**What the exercise asks:**
Extract the text of the blog post on a year of daily blogging word for word, starting at "Laura Michet's Blog" and ending at "be something medical.".

**Provided passage:**
_ _ _ _

Laura Michet's Blog

One year of daily blogging

As of yesterday, I have completed one year of blogging once a day - September 16 to September 16. My first post of the year was here.

I want to resist the urge to do a big big post about this because one of the reasons I was able to do it at all was by not thinking or worrying too much about it. I did not set a goal for myself and I did not permit myself to think of it as a project.

I still do not. It's merely something I am doing, like my Letterboxd, where I've been recording every movie I've seen since late 2018. I intend to continue this until it becomes impossible for me to keep it up. I cannot predict what would cause such a breakdown, but I accept that it could happen. At this point, it would have to be something medical.

The same goes for the blogging. I'm not going to set limits or goals for myself, and I'm not going to set a minimum floor of quality for either of these things. Sometimes my Letterboxd review is only a couple of words. Sometimes a blog post is just a youtube video. It's okay. It doesn't have to be a whole damn production.

_ _ _ _

**Data records:**

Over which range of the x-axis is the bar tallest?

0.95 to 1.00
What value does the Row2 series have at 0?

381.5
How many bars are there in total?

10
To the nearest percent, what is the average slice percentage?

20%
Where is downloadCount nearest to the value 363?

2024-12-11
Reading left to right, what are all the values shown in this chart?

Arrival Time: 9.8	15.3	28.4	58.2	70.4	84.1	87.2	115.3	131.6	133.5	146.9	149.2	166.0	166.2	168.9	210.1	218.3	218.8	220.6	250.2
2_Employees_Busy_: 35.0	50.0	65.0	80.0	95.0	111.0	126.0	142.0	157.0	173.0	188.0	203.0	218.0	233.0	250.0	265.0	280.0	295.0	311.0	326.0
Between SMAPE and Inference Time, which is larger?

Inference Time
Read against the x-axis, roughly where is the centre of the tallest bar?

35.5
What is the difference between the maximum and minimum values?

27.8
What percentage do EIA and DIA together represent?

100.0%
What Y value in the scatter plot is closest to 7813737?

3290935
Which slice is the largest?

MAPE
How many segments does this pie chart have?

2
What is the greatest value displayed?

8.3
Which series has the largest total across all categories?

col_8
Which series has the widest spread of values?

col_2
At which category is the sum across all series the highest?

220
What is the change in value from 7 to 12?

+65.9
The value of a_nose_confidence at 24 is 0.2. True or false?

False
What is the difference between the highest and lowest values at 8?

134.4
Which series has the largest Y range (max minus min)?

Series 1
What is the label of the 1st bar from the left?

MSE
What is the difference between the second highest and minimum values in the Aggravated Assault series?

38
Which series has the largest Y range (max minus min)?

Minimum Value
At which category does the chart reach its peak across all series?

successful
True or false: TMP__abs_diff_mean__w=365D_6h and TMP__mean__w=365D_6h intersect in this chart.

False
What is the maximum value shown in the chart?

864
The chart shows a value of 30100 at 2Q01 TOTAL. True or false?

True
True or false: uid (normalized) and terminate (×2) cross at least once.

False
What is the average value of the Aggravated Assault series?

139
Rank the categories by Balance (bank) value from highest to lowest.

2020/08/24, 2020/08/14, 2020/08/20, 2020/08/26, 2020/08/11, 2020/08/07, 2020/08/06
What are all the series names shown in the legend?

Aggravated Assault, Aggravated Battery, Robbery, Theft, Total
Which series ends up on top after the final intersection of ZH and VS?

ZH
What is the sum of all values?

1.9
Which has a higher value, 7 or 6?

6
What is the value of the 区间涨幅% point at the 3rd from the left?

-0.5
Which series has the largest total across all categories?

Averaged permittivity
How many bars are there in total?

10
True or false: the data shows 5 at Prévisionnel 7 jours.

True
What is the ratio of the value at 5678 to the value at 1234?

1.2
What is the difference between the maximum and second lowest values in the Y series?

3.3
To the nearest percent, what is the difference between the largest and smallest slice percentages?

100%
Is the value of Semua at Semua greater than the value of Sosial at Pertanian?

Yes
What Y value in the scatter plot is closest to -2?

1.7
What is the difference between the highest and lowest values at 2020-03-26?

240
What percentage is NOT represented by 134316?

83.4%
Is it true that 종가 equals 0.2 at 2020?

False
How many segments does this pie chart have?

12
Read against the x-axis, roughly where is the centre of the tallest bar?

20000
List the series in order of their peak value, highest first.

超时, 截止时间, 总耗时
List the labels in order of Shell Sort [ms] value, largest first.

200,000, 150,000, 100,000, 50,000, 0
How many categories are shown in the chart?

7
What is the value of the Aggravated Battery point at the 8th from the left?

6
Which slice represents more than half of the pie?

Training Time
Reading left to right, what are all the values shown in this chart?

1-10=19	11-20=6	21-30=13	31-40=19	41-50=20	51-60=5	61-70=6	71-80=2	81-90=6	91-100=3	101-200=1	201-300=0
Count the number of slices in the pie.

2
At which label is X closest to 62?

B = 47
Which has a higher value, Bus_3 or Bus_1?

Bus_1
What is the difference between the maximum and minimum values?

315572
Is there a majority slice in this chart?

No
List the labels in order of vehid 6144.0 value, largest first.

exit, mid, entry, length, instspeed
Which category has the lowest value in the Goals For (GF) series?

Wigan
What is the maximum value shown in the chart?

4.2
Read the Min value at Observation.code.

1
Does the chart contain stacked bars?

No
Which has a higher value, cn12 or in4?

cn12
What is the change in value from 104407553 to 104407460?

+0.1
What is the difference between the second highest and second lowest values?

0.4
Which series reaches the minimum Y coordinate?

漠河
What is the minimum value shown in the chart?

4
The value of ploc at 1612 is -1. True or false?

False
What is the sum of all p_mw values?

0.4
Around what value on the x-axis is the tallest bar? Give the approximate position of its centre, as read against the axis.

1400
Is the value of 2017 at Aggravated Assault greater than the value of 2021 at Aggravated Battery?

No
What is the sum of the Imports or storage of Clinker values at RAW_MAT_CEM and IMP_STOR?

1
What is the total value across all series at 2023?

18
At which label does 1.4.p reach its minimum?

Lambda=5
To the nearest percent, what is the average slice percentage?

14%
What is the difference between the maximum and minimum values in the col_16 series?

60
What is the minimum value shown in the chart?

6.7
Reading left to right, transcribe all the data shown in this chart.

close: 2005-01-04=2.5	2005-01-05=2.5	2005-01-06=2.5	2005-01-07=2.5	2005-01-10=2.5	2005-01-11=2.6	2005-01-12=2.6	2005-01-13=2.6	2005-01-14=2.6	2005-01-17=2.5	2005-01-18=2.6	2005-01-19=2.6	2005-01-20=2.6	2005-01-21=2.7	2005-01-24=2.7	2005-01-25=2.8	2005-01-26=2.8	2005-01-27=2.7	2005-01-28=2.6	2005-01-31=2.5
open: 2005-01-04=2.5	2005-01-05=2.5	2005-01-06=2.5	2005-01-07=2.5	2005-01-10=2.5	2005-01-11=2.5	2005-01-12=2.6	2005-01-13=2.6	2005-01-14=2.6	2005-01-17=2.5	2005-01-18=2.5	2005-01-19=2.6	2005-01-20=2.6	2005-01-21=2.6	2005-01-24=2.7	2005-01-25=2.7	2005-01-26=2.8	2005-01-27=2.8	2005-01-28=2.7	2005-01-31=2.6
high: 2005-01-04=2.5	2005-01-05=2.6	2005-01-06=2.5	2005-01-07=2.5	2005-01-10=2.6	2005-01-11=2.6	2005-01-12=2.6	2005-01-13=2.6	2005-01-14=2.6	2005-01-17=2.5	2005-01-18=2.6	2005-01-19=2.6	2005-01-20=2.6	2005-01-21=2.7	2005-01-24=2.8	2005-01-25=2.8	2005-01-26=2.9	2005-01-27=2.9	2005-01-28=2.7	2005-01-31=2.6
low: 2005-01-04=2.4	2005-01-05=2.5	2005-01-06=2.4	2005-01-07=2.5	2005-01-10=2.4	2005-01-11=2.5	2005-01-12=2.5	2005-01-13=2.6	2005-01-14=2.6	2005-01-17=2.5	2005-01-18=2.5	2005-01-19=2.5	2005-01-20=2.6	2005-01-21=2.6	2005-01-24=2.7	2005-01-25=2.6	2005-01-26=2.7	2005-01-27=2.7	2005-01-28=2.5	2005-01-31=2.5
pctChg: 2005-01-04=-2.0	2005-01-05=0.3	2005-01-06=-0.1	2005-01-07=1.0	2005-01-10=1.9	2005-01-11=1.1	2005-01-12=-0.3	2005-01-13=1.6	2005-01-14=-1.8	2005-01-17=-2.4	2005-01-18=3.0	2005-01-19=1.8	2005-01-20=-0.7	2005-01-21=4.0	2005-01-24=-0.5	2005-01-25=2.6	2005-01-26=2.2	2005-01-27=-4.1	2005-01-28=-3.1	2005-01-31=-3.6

_ _ _ _

**Response to this task:**
Laura Michet's Blog

One year of daily blogging

As of yesterday, I have completed one year of blogging once a day - September 16 to September 16. My first post of the year was here.

I want to resist the urge to do a big big post about this because one of the reasons I was able to do it at all was by not thinking or worrying too much about it. I did not set a goal for myself and I did not permit myself to think of it as a project.

I still do not. It's merely something I am doing, like my Letterboxd, where I've been recording every movie I've seen since late 2018. I intend to continue this until it becomes impossible for me to keep it up. I cannot predict what would cause such a breakdown, but I accept that it could happen. At this point, it would have to be something medical.